> _WHAT TO WORK ON_
The required result is every line of the records that includes "without".

> _THE DATA_
◇ ◇ ◇ ◇

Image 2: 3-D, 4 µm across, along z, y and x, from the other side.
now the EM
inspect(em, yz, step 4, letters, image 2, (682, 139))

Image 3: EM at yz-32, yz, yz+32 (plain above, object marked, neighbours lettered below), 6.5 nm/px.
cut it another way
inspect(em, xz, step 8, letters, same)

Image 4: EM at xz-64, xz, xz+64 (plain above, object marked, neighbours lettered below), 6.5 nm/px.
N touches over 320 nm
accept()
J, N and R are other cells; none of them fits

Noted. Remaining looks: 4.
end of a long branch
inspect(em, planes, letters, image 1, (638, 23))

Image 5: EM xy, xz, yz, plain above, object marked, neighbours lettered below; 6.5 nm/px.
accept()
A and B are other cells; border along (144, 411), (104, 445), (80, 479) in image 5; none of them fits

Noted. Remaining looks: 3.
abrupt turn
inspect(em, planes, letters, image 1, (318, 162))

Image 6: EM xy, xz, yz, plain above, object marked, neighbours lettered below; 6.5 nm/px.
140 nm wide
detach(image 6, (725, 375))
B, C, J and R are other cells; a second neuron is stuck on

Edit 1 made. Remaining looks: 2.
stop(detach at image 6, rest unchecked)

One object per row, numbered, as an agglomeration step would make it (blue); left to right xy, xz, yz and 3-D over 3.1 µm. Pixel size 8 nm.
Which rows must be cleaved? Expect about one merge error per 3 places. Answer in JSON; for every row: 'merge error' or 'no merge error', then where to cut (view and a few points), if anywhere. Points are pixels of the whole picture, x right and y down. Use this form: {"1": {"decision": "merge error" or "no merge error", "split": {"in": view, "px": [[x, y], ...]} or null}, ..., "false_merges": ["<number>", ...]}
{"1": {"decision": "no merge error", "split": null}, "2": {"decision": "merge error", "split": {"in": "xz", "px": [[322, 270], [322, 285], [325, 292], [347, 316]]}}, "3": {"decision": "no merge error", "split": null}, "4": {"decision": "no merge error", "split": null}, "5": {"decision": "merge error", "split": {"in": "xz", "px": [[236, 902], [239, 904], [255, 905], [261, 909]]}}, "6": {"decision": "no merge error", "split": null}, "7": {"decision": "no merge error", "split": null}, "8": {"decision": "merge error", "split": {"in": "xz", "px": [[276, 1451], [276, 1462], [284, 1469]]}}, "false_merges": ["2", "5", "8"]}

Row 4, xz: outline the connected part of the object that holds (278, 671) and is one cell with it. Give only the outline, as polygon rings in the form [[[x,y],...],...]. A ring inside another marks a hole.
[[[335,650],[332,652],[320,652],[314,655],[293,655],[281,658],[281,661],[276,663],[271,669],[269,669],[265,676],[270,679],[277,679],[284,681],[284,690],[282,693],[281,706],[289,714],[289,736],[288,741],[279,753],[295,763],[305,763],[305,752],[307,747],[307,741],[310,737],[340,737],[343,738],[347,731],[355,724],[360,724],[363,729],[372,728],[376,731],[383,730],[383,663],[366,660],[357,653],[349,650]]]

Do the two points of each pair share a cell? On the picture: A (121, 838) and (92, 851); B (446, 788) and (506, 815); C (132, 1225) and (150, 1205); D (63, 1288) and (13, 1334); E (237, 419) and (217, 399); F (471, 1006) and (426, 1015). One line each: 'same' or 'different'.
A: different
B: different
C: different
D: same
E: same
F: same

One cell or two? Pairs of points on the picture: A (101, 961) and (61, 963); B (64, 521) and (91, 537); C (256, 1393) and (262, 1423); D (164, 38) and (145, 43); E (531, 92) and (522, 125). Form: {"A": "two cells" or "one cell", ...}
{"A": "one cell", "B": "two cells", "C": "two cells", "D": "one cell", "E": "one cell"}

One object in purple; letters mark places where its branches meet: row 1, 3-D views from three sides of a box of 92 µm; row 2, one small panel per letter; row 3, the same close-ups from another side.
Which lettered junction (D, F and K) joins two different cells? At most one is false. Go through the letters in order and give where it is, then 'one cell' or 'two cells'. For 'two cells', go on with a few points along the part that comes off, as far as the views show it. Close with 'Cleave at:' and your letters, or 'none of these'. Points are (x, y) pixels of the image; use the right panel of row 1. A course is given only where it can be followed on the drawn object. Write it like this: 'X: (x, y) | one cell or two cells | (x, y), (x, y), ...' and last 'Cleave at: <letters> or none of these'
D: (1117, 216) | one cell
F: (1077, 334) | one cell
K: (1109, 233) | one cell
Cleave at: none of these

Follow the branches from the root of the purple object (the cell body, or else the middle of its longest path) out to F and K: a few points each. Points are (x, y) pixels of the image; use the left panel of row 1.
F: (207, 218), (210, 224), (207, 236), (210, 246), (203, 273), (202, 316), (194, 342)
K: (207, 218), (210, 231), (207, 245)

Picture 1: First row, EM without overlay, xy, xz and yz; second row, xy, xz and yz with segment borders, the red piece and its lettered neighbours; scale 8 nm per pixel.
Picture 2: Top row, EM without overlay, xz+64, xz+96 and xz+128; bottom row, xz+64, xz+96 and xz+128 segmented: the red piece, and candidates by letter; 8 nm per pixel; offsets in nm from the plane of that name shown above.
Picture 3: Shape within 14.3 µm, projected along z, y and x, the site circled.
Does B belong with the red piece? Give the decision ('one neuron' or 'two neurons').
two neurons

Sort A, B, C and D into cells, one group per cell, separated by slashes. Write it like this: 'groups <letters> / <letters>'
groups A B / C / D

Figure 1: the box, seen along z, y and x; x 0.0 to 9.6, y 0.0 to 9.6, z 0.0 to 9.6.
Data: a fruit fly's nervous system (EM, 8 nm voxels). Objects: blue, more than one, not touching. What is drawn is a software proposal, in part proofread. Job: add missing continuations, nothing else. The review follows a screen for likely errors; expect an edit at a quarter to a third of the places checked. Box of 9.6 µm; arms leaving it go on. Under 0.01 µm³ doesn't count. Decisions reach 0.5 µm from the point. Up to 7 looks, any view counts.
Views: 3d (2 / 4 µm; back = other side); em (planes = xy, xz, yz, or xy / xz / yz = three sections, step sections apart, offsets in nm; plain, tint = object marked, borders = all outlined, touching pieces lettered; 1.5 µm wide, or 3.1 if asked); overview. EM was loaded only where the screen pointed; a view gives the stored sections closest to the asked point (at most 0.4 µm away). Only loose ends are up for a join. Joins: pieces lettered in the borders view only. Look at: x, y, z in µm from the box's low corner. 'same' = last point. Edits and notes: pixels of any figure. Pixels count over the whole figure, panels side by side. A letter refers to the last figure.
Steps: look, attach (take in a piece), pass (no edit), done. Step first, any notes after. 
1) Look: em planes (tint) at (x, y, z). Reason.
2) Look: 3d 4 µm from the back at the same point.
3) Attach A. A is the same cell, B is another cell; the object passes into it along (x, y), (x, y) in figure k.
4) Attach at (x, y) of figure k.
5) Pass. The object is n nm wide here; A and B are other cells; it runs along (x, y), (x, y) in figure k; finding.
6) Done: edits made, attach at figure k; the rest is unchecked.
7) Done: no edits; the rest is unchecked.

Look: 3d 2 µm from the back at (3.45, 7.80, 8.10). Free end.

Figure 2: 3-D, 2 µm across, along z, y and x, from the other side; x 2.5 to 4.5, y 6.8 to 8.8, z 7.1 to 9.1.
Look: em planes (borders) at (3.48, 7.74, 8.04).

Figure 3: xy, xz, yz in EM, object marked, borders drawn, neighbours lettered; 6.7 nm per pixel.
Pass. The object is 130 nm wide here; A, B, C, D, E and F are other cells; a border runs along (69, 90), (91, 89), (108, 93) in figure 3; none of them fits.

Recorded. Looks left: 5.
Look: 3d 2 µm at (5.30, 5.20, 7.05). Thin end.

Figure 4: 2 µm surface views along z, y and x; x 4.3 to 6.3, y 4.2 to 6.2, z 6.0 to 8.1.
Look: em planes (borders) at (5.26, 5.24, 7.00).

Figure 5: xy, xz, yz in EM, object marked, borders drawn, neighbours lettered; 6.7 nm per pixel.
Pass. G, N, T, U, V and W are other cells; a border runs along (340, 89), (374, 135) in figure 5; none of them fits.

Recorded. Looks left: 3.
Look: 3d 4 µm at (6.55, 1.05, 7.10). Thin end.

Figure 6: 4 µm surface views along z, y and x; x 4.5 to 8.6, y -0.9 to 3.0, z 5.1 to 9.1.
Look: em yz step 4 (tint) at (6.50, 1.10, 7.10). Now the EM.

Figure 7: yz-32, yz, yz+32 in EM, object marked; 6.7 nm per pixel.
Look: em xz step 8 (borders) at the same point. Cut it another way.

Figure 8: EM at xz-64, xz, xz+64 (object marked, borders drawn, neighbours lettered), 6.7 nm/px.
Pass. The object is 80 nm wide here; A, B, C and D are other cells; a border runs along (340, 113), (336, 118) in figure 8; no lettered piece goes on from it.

◇ ◇ ◇ ◇

> _SOLUTION TO THIS EXERCISE_
Picture 1: First row, EM without overlay, xy, xz and yz; second row, xy, xz and yz with segment borders, the red piece and its lettered neighbours; scale 8 nm per pixel.
Picture 2: Top row, EM without overlay, xz+64, xz+96 and xz+128; bottom row, xz+64, xz+96 and xz+128 segmented: the red piece, and candidates by letter; 8 nm per pixel; offsets in nm from the plane of that name shown above.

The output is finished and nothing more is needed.